The trie stores byte sequences. A transition from any parent node to a child node indicates the immediate succession of the parent node's byte with the child node's byte.
For example, consider the byte sequences for banana
, balloon
and ballot
:
English Word | Byte Sequence |
---|---|
banana | 0x62 0x61 0x6e 0x61 0x6e 0x61 |
balloon | 0x62 0x61 0x6c 0x6c 0x6f 0x6f 0x6e |
ballot | 0x62 0x61 0x6c 0x6c 0x6f 0x74 |
Observe the similarity in some ordered positions of these byte sequences. We are able to represent these three words as a trie:
Similarly, a new word may extend the trie from any byte as along as it has the same prefix from the parent that it is a child of to the root of the tree.
A trie has 256 roots, one for each starting byte beginning the sequence. Each of the 256 roots, as well as any 256 children of any node, it represented by a 256 node pointer array. If a byte character b_j
succeeds a current byte character b_i
, then that pointer in the children array will point to a valid Node object, specifically at the position that is the unsigned char representation of b_j
. Otherwise, it is a nullpointer
indictating the corpus contains no word that has a byte sequence where b_j
succeeds b_i
.
To mark that a sequence of bytes is completed, the null terminator is used. This is stored in position 0 and is represented by 0x0
.
In the above example, suppose the word Ball
exists as well. With null terminators, the trie is able to represent exactly where valid sequences end.

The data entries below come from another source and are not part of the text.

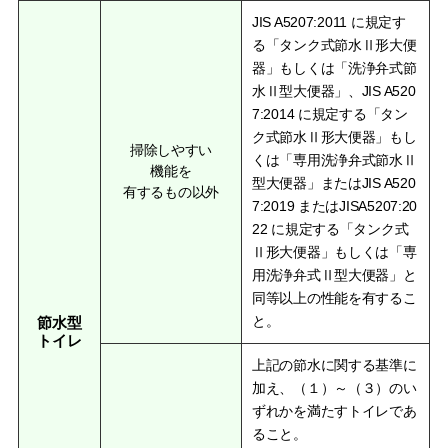
JIS A5207:2011 に規定す
る「タンク式節水Ⅱ形大便
器」もしくは「洗浄弁式節
水Ⅱ型大便器」、JIS A520
7:2014 に規定する「タン
ク式節水Ⅱ形大便器」もし
掃除しやすい
くは「専用洗浄弁式節水Ⅱ
機能を
型大便器」またはJIS A520
有するもの以外
7:2019 またはJISA5207:20
22 に規定する「タンク式
Ⅱ形大便器」もしくは「専
用洗浄弁式Ⅱ型大便器」と
同等以上の性能を有するこ
と。
節水型
トイレ
上記の節水に関する基準に
加え、（１）～（３）のい
ずれかを満たすトイレであ
ること。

ASCII tries can be represented with character sequences, where keys are likely to be alphanumeric with special characters. However, extended corpuses may include characters outside of the standard ASCII range, such as Chinese characters and other Unicode characters. These characters are considered multibyte characters extending beyond 1 byte long.
In Chinese alone, there are 40,000+ different characters, potentially more if other languages are included. Such becomes infeasible for fixed-sized children arrays.
One workaround is a hashing solution, but I wanted to avoid complicated algorithms to maintain O(1) access.
The alternative was to interpret every string, regardless of its contents, as the smallest unit of data. Hence, the program uses bytes (char
) as data stores per node.